• **Parts of the exercise**:
a – Copy the stretch of the film review from "Unfortunately, the film" through "few dead bodies." word for word.
b – Continue the review of The Physician from its last sentence.

Tuesday, February 18, 2014

Review: The Physician

The Physician is two and a half hours long. Two and a half hours! In perhaps the biggest European (and non-British) production of recent times, German director Philipp Stölzl adapts Noah Gordon’s novel of the same name, about an 11th century English physician, who travels to Persia to learn the secrets of his trade. On a purely technical level, The Physician shows that Europe can compete with Hollywood. The budget, which according to German publicationSpiegel is 26 million euros, can be seen on the screen. The visual effects, the costumes and the set design are of a very high level. The performances are, some wobbly accents aside, also rather good. Tom Payne makes for a decent leading man, whereas the reliable Stellan Skarsgård and Sir Ben Kingsley provide some star-power in supporting roles.
Unfortunately, the film is however all over the place and cannot decide what it wants to be about. As is often the case in literary adaptations, there are too many underdeveloped subplots and unexplored relationships. The central and most interesting theme, the history of medicine, is quickly abandoned for a generic adventure story and heavy-handed religious metaphors, desperately trying to make it “epic.”
The only significant female character is meanwhile reduced to the role of the damsel in distress, deeply in love with the hero for no reason. The story covers a period of several years, but Stölzl fails to convey the duration of this. A plague epidemic for instance seems to be over within a matter of a few days without many consequences other than a few dead bodies.

• **Records shown**:
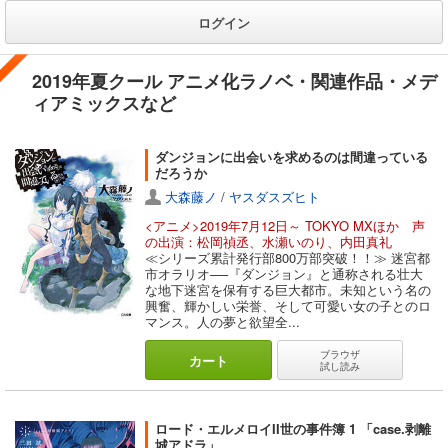
ログイン
2019年夏クール アニメ化ラノベ・関連作品・メデ
ィアミックスなど
ダンジョンに出会いを求めるのは間違っている
だろうか
大森藤ノ
/
ヤスダスズヒト
<アニメ>2019年7月12日～ TOKYO MXほか 声
の出演：松岡禎丞、水瀬いのり、内田真礼
≪シリーズ累計発行部800万部突破！！≫ 迷宮都
市オラリオ──『ダンジョン』と通称される壮大
な地下迷宮を保有する巨大都市。未知という名の
興奮、輝かしい栄誉、そして可愛い女の子とのロ
マンス。人の夢と欲望全...
ブラウザ
カート
試し読み
ロード・エルメロイII世の事件簿 1 「case.剥離
城アドラ」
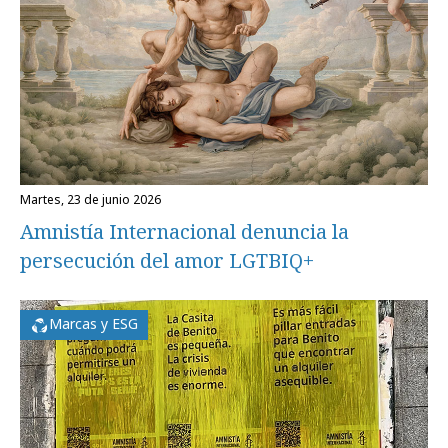
martes, 23 de junio 2026
Amnistía Internacional denuncia la
persecución del amor LGTBIQ+
Marcas y ESG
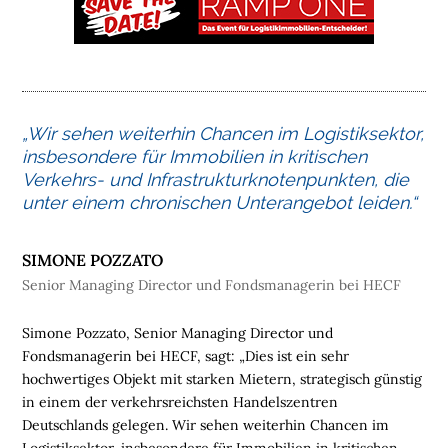
M
E
L
O
G
„Wir sehen weiterhin Chancen im Logistiksektor,
I
insbesondere für Immobilien in kritischen
S
Verkehrs- und Infrastrukturknotenpunkten, die
T
unter einem chronischen Unterangebot leiden.“
I
K
SIMONE POZZATO
I
M
Senior Managing Director und Fondsmanagerin bei HECF
M
O
Simone Pozzato, Senior Managing Director und
B
Fondsmanagerin bei HECF, sagt: „Dies ist ein sehr
I
hochwertiges Objekt mit starken Mietern, strategisch günstig
L
in einem der verkehrsreichsten Handelszentren
I
Deutschlands gelegen. Wir sehen weiterhin Chancen im
E
Logistiksektor, insbesondere für Immobilien in kritischen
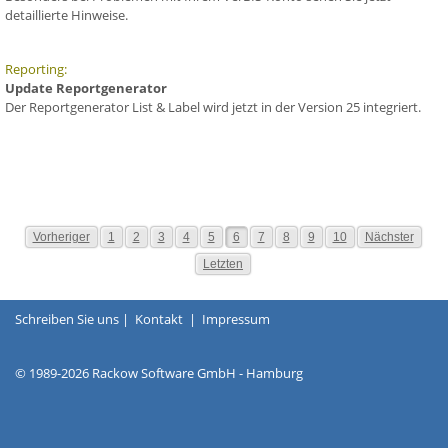
detaillierte Hinweise.
Reporting:
Update Reportgenerator
Der Reportgenerator List & Label wird jetzt in der Version 25 integriert.
Vorheriger
1
2
3
4
5
6
7
8
9
10
Nächster
Letzten
Schreiben Sie uns
|
Kontakt
|
Impressum
© 1989-2026 Rackow Software GmbH - Hamburg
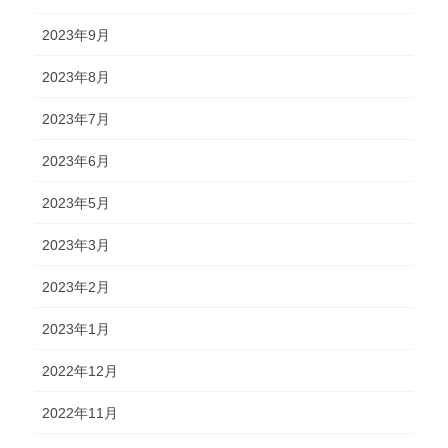
2023年9月
2023年8月
2023年7月
2023年6月
2023年5月
2023年3月
2023年2月
2023年1月
2022年12月
2022年11月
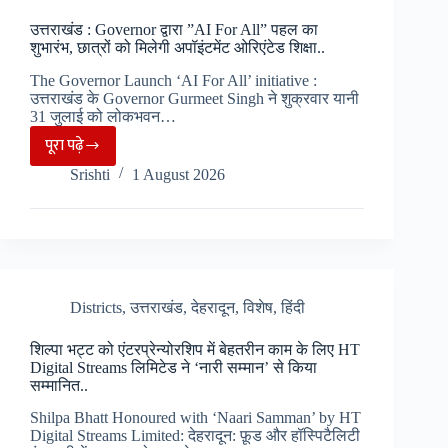
बढ़ाई
उत्तराखंड : Governor द्वारा ”AI For All” पहल का
मुश्किलें,
शुभारंभ, छात्रों को मिलेगी अपॉइंटमेंट ओरिएंटेड शिक्षा..
डंडी-
The Governor Launch ‘AI For All’ initiative :
कंडी
उत्तराखंड के Governor Gurmeet Singh ने शुक्रवार यानी
के
31 जुलाई को लोकभवन…
सहारे
पूरा पढ़े
उत्तराखंड
मुख्य
Srishti
1 August 2026
:
सड़क
Governor
तक
द्वारा
पंहुचने
”AI
पर
For
मजबूर..
All”
Districts
,
उत्तराखंड
,
देहरादून
,
विशेष
,
हिंदी
पहल
शिल्पा भट्ट को एंटरप्रेन्योरशिप में बेहतरीन काम के लिए HT
का
Digital Streams लिमिटेड ने ‘नारी सम्मान’ से किया
शुभारंभ,
सम्मानित..
छात्रों
Shilpa Bhatt Honoured with ‘Naari Samman’ by HT
को
Digital Streams Limited: देहरादून: फ़ूड और हॉस्पिटैलिटी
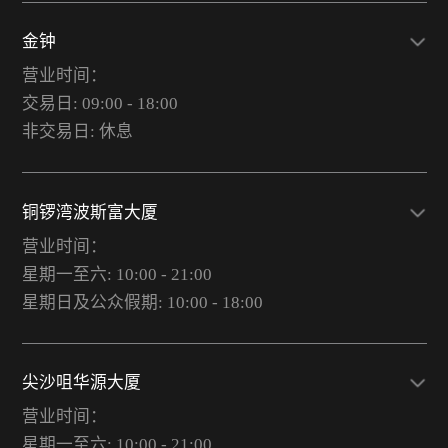
金钟
营业时间：
交易日: 09:00 - 18:00
非交易日: 休息
铜锣湾波斯富大厦
营业时间：
星期一至六: 10:00 - 21:00
星期日及公众假期: 10:00 - 18:00
尖沙咀华源大厦
营业时间：
星期一至六: 10:00 - 21:00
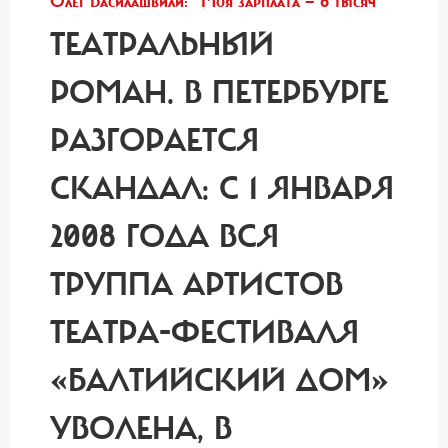
Олег Басилашвили: "Моя зарплата — 6 тысяч"
ТЕАТРАЛЬНЫЙ
РОМАН.
В ПЕТЕРБУРГЕ
РАЗГОРАЕТСЯ
СКАНДАЛ: С 1 ЯНВАРЯ
2008 ГОДА ВСЯ
ТРУППА АРТИСТОВ
ТЕАТРА-ФЕСТИВАЛЯ
«БАЛТИЙСКИЙ ДОМ»
УВОЛЕНА, В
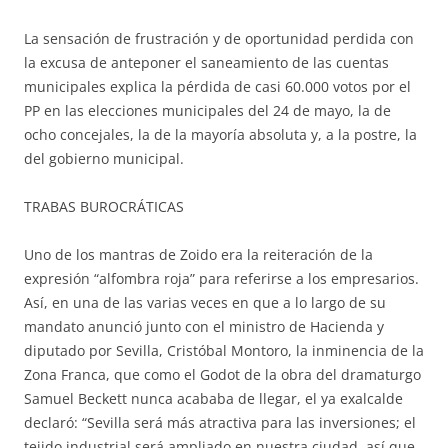
La sensación de frustración y de oportunidad perdida con
la excusa de anteponer el saneamiento de las cuentas
municipales explica la pérdida de casi 60.000 votos por el
PP en las elecciones municipales del 24 de mayo, la de
ocho concejales, la de la mayoría absoluta y, a la postre, la
del gobierno municipal.
TRABAS BUROCRÁTICAS
Uno de los mantras de Zoido era la reiteración de la
expresión “alfombra roja” para referirse a los empresarios.
Así, en una de las varias veces en que a lo largo de su
mandato anunció junto con el ministro de Hacienda y
diputado por Sevilla, Cristóbal Montoro, la inminencia de la
Zona Franca, que como el Godot de la obra del dramaturgo
Samuel Beckett nunca acababa de llegar, el ya exalcalde
declaró: “Sevilla será más atractiva para las inversiones; el
tejido industrial será ampliado en nuestra ciudad, así que,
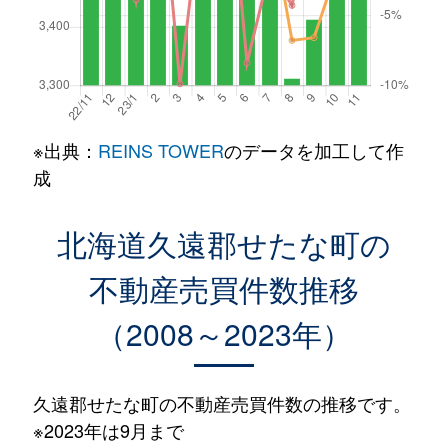
※出典：
REINS TOWER
のデータを加工して作
成
北海道久遠郡せたな町の
不動産売買件数推移
（2008～2023年）
久遠郡せたな町の不動産売買件数の推移です。
※2023年は9月まで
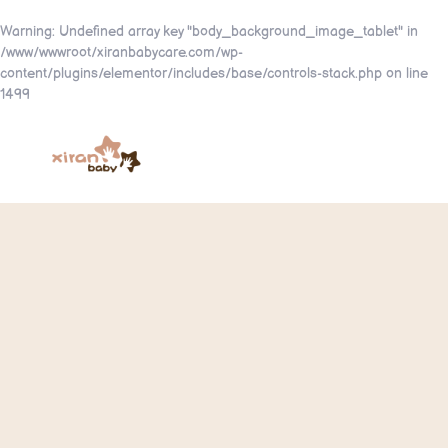
Warning
: Undefined array key "body_background_image_tablet" in
/www/wwwroot/xiranbabycare.com/wp-
content/plugins/elementor/includes/base/controls-stack.php
on line
1499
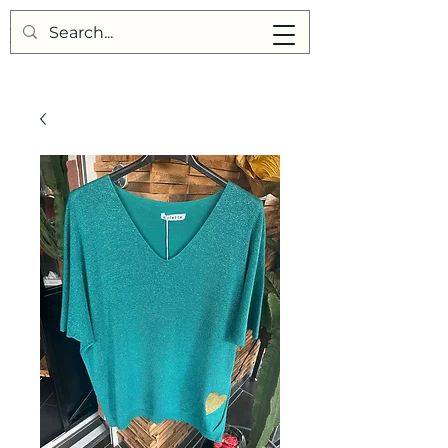
Points de Suture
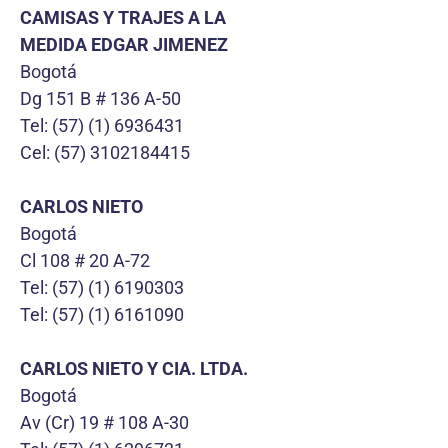
CAMISAS Y TRAJES A LA
MEDIDA EDGAR JIMENEZ
Bogotá
Dg 151 B # 136 A-50
Tel: (57) (1) 6936431
Cel: (57) 3102184415
CARLOS NIETO
Bogotá
Cl 108 # 20 A-72
Tel: (57) (1) 6190303
Tel: (57) (1) 6161090
CARLOS NIETO Y CIA. LTDA.
Bogotá
Av (Cr) 19 # 108 A-30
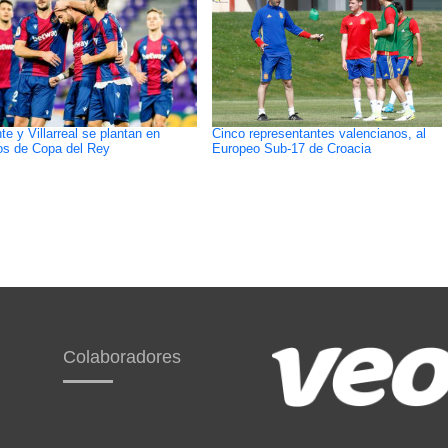
te y Villarreal se plantan en
Cinco representantes valencianos, al
os de Copa del Rey
Europeo Sub-17 de Croacia
Colaboradores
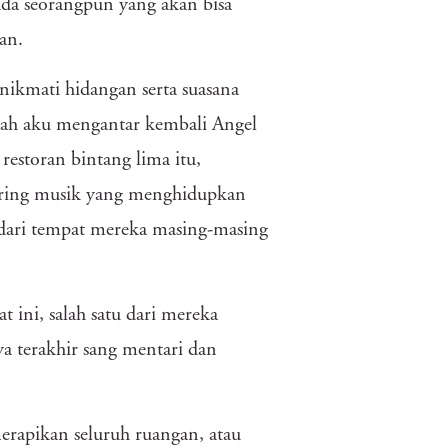
da seorangpun yang akan bisa
an.
nikmati hidangan serta suasana
elah aku mengantar kembali Angel
restoran bintang lima itu,
giring musik yang menghidupkan
 dari tempat mereka masing-masing
 ini, salah satu dari mereka
ya terakhir sang mentari dan
merapikan seluruh ruangan, atau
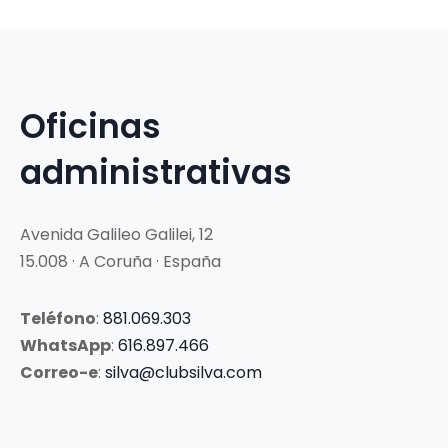
Oficinas
administrativas
Avenida Galileo Galilei, 12
15.008 · A Coruña · España
Teléfono
:
881.069.303
WhatsApp
:
616.897.466
Correo-e
:
silva@clubsilva.com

• **Written answers**:
a –
Unfortunately, the film is however all over the place and cannot decide what it wants to be about. As is often the case in literary adaptations, there are too many underdeveloped subplots and unexplored relationships. The central and most interesting theme, the history of medicine, is quickly abandoned for a generic adventure story and heavy-handed religious metaphors, desperately trying to make it “epic.”
The only significant female character is meanwhile reduced to the role of the damsel in distress, deeply in love with the hero for no reason. The story covers a period of several years, but Stölzl fails to convey the duration of this. A plague epidemic for instance seems to be over within a matter of a few days without many consequences other than a few dead bodies.

b –
Then there’s the matter of the hero’s “superpowers.” He is able to foresee a person’s death by touching them, because everything is suddenly slow-motion; but only when the plot requires him to. This is not only silly, but completely undermines the historical and scientific aspect of the movie.  
If The Physician was 100 minutes long, it could be described as a fun, forgettable adventure film, but it’s simply not enough for two and a half hours. It’s not bad, it’s just very mediocre and the most frustrating thing is the obvious potential. Had the budget been 13 instead of 26 million, it would probably have made for a better film. The Physician is ultimately a missed chance for European cinema to prove that it can produce quality, entertaining movies on large scale, which is a shame.